==== DATASET ROWS ====

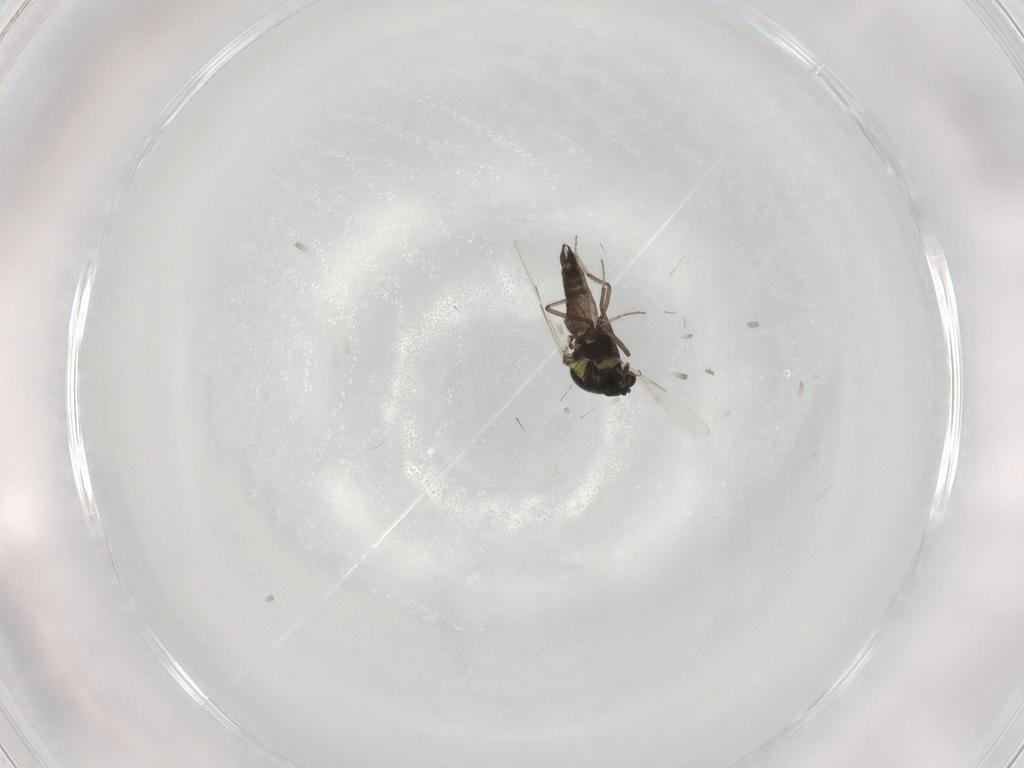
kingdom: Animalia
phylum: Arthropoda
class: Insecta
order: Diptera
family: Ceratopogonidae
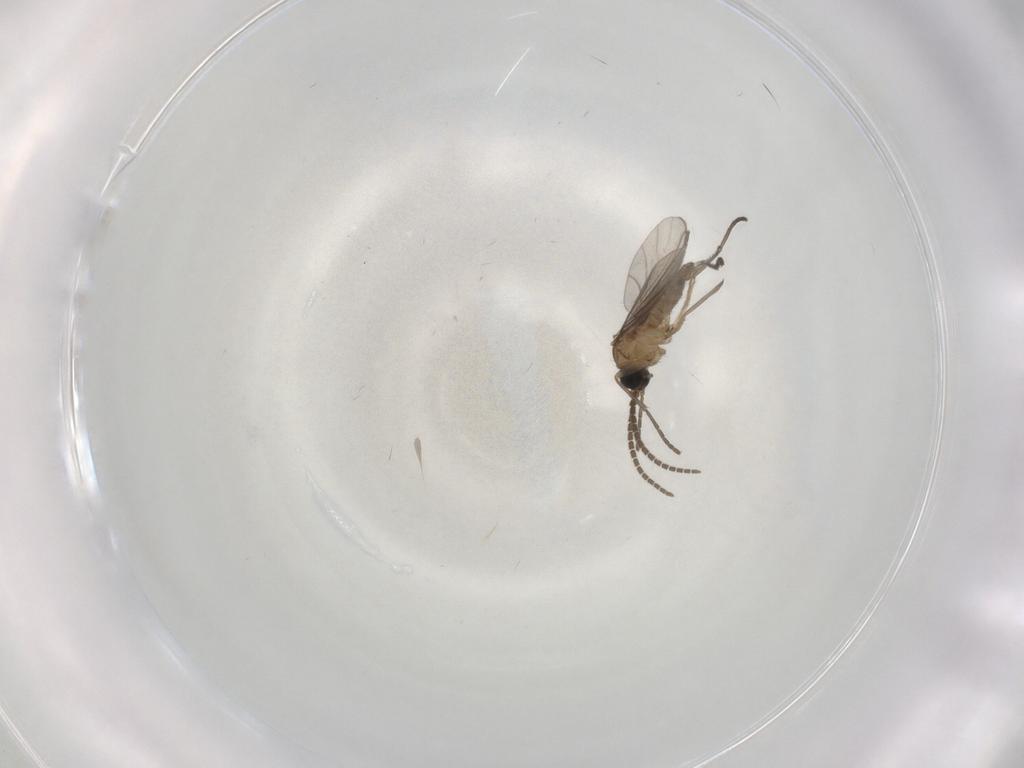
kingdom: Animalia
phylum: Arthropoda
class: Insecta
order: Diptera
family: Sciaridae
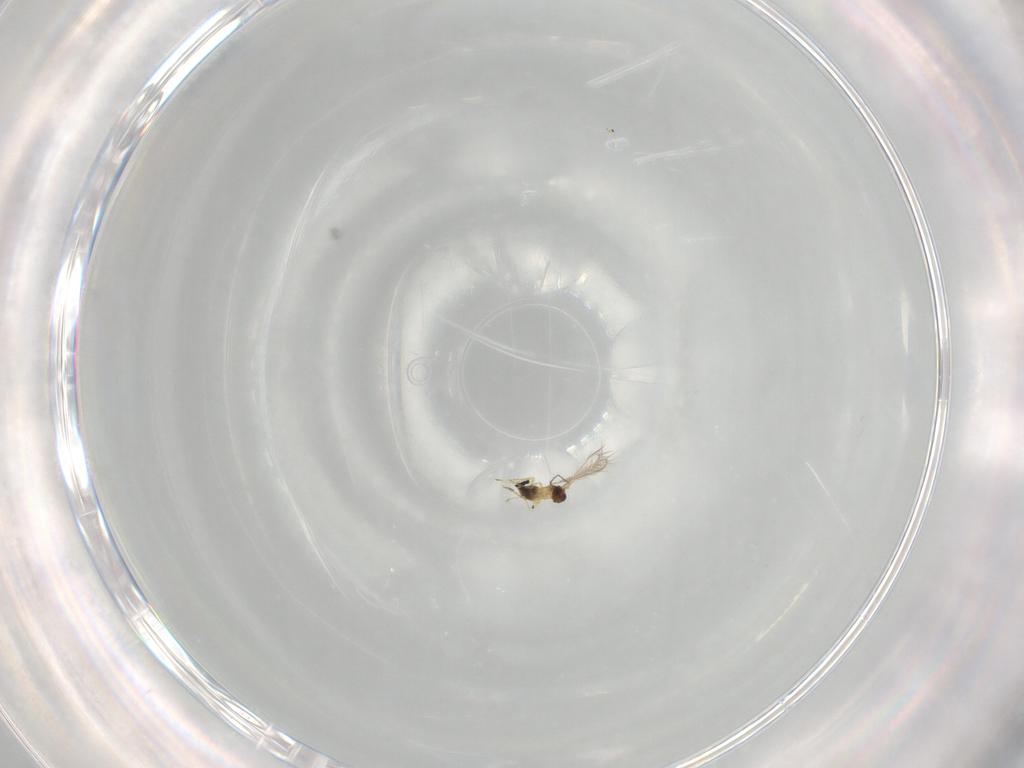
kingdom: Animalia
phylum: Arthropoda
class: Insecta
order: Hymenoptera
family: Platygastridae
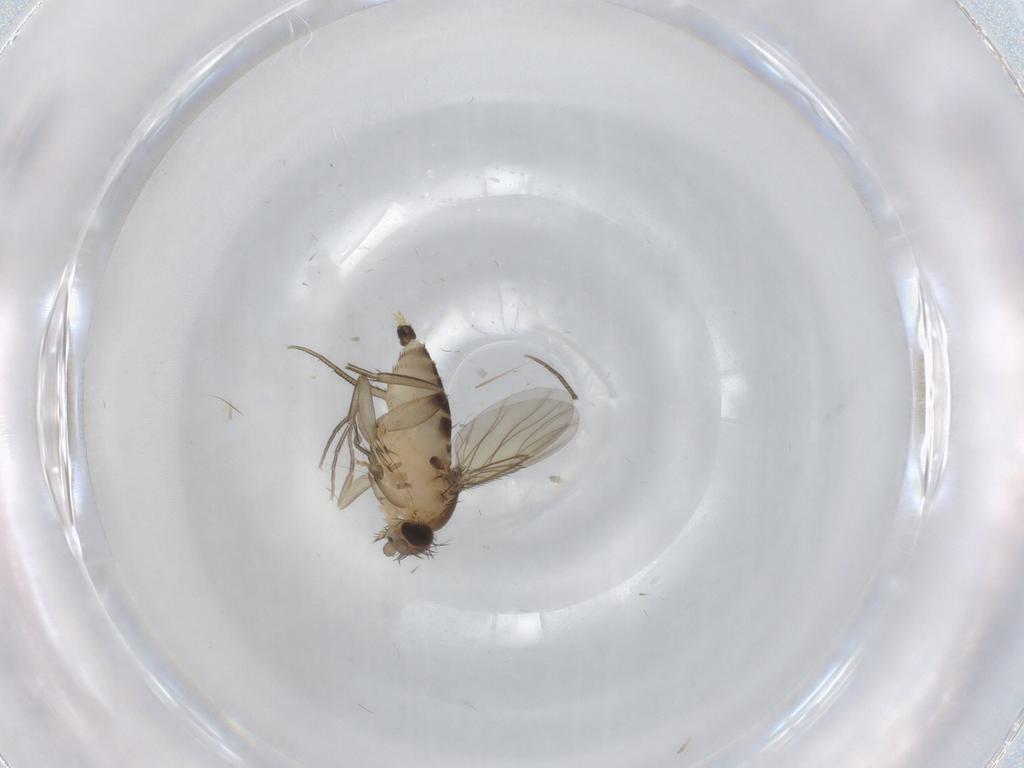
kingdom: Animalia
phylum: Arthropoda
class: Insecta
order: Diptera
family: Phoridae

====

→ **WORK TO DO**
Please write out every naming line in the listing above, from the first kingdom to the last family, with each word unchanged. Leave the pictures out.

→ **TASK OUTPUT**
kingdom: Animalia
phylum: Arthropoda
class: Insecta
order: Diptera
family: Ceratopogonidae
kingdom: Animalia
phylum: Arthropoda
class: Insecta
order: Diptera
family: Sciaridae
kingdom: Animalia
phylum: Arthropoda
class: Insecta
order: Hymenoptera
family: Platygastridae
kingdom: Animalia
phylum: Arthropoda
class: Insecta
order: Diptera
family: Phoridae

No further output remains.